> _EXERCISE INSTRUCTIONS_
Below are some records; find each line that carries the word "from" and copy it.

> _DATA TO PROCESS_
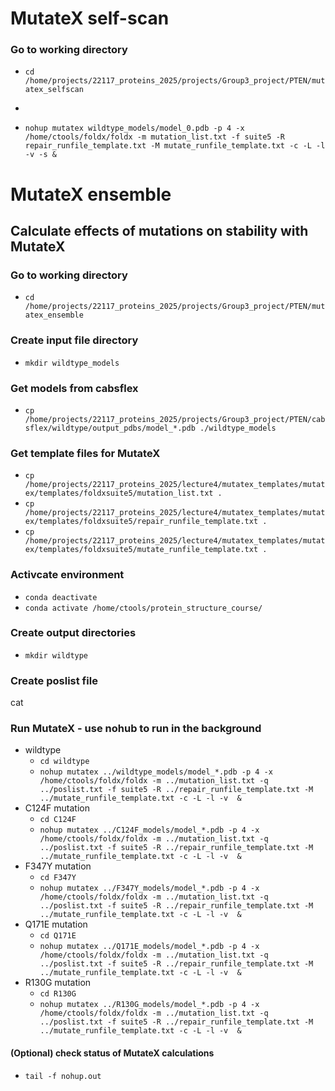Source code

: # MutateX self-scan



### Go to working directory
- `cd /home/projects/22117_proteins_2025/projects/Group3_project/PTEN/mutatex_selfscan`

- 


- `nohup mutatex wildtype_models/model_0.pdb -p 4 -x /home/ctools/foldx/foldx -m mutation_list.txt -f suite5 -R repair_runfile_template.txt -M mutate_runfile_template.txt -c -L -l -v -s &`

# MutateX ensemble

## Calculate effects of mutations on stability with MutateX

### Go to working directory
- `cd /home/projects/22117_proteins_2025/projects/Group3_project/PTEN/mutatex_ensemble`

### Create input file directory
- `mkdir wildtype_models`

### Get models from cabsflex
- `cp /home/projects/22117_proteins_2025/projects/Group3_project/PTEN/cabsflex/wildtype/output_pdbs/model_*.pdb ./wildtype_models`

### Get template files for MutateX
- `cp /home/projects/22117_proteins_2025/lecture4/mutatex_templates/mutatex/templates/foldxsuite5/mutation_list.txt .`
- `cp /home/projects/22117_proteins_2025/lecture4/mutatex_templates/mutatex/templates/foldxsuite5/repair_runfile_template.txt .`
- `cp /home/projects/22117_proteins_2025/lecture4/mutatex_templates/mutatex/templates/foldxsuite5/mutate_runfile_template.txt .`


### Activcate environment ###
- `conda deactivate`
- `conda activate /home/ctools/protein_structure_course/`

### Create output directories
- `mkdir wildtype`

### Create poslist file
cat 

### Run MutateX  - use nohub to run in the background


- wildtype
  - `cd wildtype`
  - `nohup mutatex ../wildtype_models/model_*.pdb -p 4 -x /home/ctools/foldx/foldx -m ../mutation_list.txt -q ../poslist.txt -f suite5 -R ../repair_runfile_template.txt -M ../mutate_runfile_template.txt -c -L -l -v  &`
- C124F mutation
  - `cd C124F`
  - `nohup mutatex ../C124F_models/model_*.pdb -p 4 -x /home/ctools/foldx/foldx -m ../mutation_list.txt -q ../poslist.txt -f suite5 -R ../repair_runfile_template.txt -M ../mutate_runfile_template.txt -c -L -l -v  &`
- F347Y mutation
  - `cd F347Y`
  - `nohup mutatex ../F347Y_models/model_*.pdb -p 4 -x /home/ctools/foldx/foldx -m ../mutation_list.txt -q ../poslist.txt -f suite5 -R ../repair_runfile_template.txt -M ../mutate_runfile_template.txt -c -L -l -v  &`
- Q171E mutation
  - `cd Q171E`
  - `nohup mutatex ../Q171E_models/model_*.pdb -p 4 -x /home/ctools/foldx/foldx -m ../mutation_list.txt -q ../poslist.txt -f suite5 -R ../repair_runfile_template.txt -M ../mutate_runfile_template.txt -c -L -l -v  &`
- R130G mutation
  - `cd R130G`
  - `nohup mutatex ../R130G_models/model_*.pdb -p 4 -x /home/ctools/foldx/foldx -m ../mutation_list.txt -q ../poslist.txt -f suite5 -R ../repair_runfile_template.txt -M ../mutate_runfile_template.txt -c -L -l -v  &`

#### (Optional) check status of MutateX calculations
- `tail -f nohup.out`
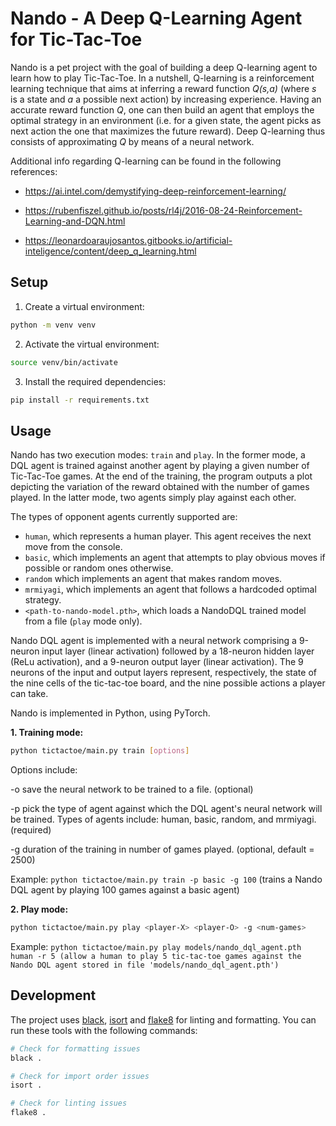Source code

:# Nando - A Deep Q-Learning Agent for Tic-Tac-Toe

Nando is a pet project with the goal of building a deep Q-learning agent to learn how to play Tic-Tac-Toe. In a nutshell, Q-learning is a reinforcement learning technique that aims at inferring a reward function _Q(s,a)_ (where _s_ is a state and _a_ a possible next action) by increasing experience. Having an accurate reward function _Q_, one can then build an agent that employs the optimal strategy in an environment (i.e. for a given state, the agent picks as next action the one that maximizes the future reward). Deep Q-learning thus consists of approximating _Q_ by means of a neural network.

Additional info regarding Q-learning can be found in the following references:

* https://ai.intel.com/demystifying-deep-reinforcement-learning/

* https://rubenfiszel.github.io/posts/rl4j/2016-08-24-Reinforcement-Learning-and-DQN.html

* https://leonardoaraujosantos.gitbooks.io/artificial-inteligence/content/deep_q_learning.html


## Setup

1. Create a virtual environment:
```bash
python -m venv venv
```

2. Activate the virtual environment:
```bash
source venv/bin/activate
```

3. Install the required dependencies:
```bash
pip install -r requirements.txt
```

## Usage

Nando has two execution modes: `train` and `play`. In the former mode, a DQL agent is trained against another agent by playing a given number of Tic-Tac-Toe games. At the end of the training, the program outputs a plot depicting the variation of the reward obtained with the number of games played. In the latter mode, two agents simply play against each other. 

The types of opponent agents currently supported are:
- `human`, which represents a human player. This agent receives the next move from the console.
- `basic`, which implements an agent that attempts to play obvious moves if possible or random ones otherwise.
- `random` which implements an agent that makes random moves.
- `mrmiyagi`, which implements an agent that follows a hardcoded optimal strategy.
- `<path-to-nando-model.pth>`, which loads a NandoDQL trained model from a file (`play` mode only).

Nando DQL agent is implemented with a neural network comprising a 9-neuron input layer (linear activation) followed by a 18-neuron hidden layer (ReLu activation), and a 9-neuron output layer (linear activation). The 9 neurons of the input and output layers represent, respectively, the state of the nine cells of the tic-tac-toe board, and the nine possible actions a player can take. 

Nando is implemented in Python, using PyTorch.

**1. Training mode:**

```bash
python tictactoe/main.py train [options]
```

Options include:

-o <path-output-file> save the neural network to be trained to a file. (optional)

-p <opponent> pick the type of agent against which the DQL agent's neural network will be trained. Types of agents include: human, basic, random, and mrmiyagi. (required)

-g <num-games> duration of the training in number of games played. (optional, default = 2500)

Example: `python tictactoe/main.py train -p basic -g 100` (trains a Nando DQL agent by playing 100 games against a basic agent)

**2. Play mode:**

```bash
python tictactoe/main.py play <player-X> <player-O> -g <num-games>
```
Example: `python tictactoe/main.py play models/nando_dql_agent.pth human -r 5 (allow a human to play 5 tic-tac-toe games against the Nando DQL agent stored in file 'models/nando_dql_agent.pth')`

## Development

The project uses [black](https://github.com/psf/black), [isort](https://github.com/timothycrosley/isort) and [flake8](https://flake8.pycqa.org/en/latest/) for linting and formatting. You can run these tools with the following commands:

```bash
# Check for formatting issues
black .

# Check for import order issues
isort .

# Check for linting issues
flake8 .
```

> _TASK OUTPUT_
### Get models from cabsflex
- `human`, which represents a human player. This agent receives the next move from the console.
- `<path-to-nando-model.pth>`, which loads a NandoDQL trained model from a file (`play` mode only).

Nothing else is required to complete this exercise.